CLIC-IT – 10a Conferenza italiana di Linguistica Computazionale
CLiC-it si propone di riunire ricercatori provenienti da diversi campi, tra cui la Linguistica Computazionale e l’Elaborazione del Linguaggio Naturale, la Linguistica, le Scienze Cognitive, il Machine Learning, l’Informatica, la Rappresentazione della Conoscenza, l’Information Retrieval e le Digital Humanities.
04 dicembre 2024
TUTORIAL 9:30-12:30
You Are what You Eat: Processing Data for Training and Evaluating LLMs
Data is becoming one of the most critical ingredients for developing Large Language Models (LLMs), as the models’ behavior is largely affected by both the amount and the quality of training data. In addition, high quality data drives LLMs evaluation, with relevant implications not only for research but also for the application market. Finally, if we focus on data about different languages, we can not ignore that the availability of such data is highly unbalanced toward very few languages. The tutorial addresses key aspects related to the use of textual data for LLMs, and, with less emphasis, of multimodal data. Specifically, we describe a pipeline for data preparation, covering, among other steps, collection, cleaning, deduplication, and filtering.
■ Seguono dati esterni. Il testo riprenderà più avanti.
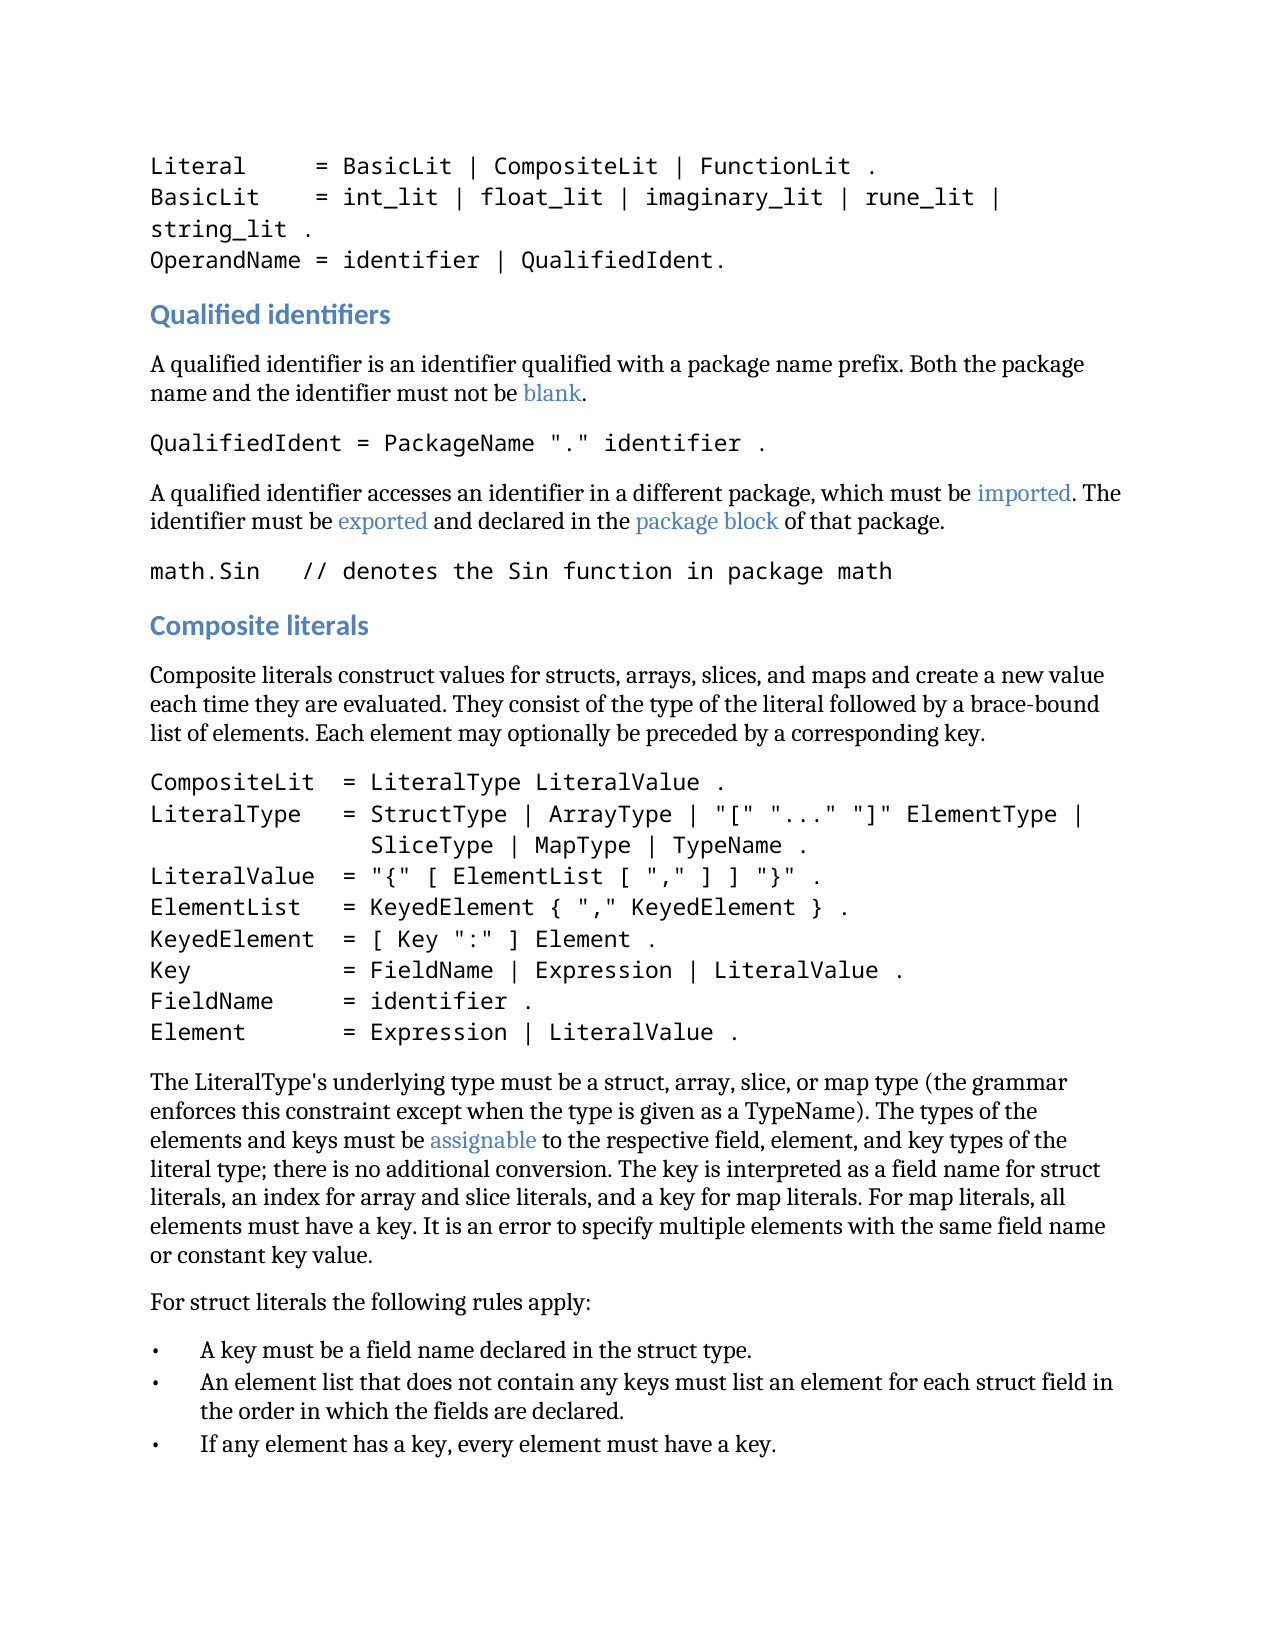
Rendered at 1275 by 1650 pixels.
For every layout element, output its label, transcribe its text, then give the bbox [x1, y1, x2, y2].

We highlight some of the most used data repositories for training and finetuning LLMs, including multilingual data. We then survey the legal issues related to using data, including potential violation of regulations about copyright, about the privacy of personal information and about the potential generation of both offensive content and misinformation. When it comes to processing data for benchmarking LLMs, the tutorial shows recent works in this area, with particular emphasis on benchmarks for Italian, including those derived from English translations and those originally created in Italian.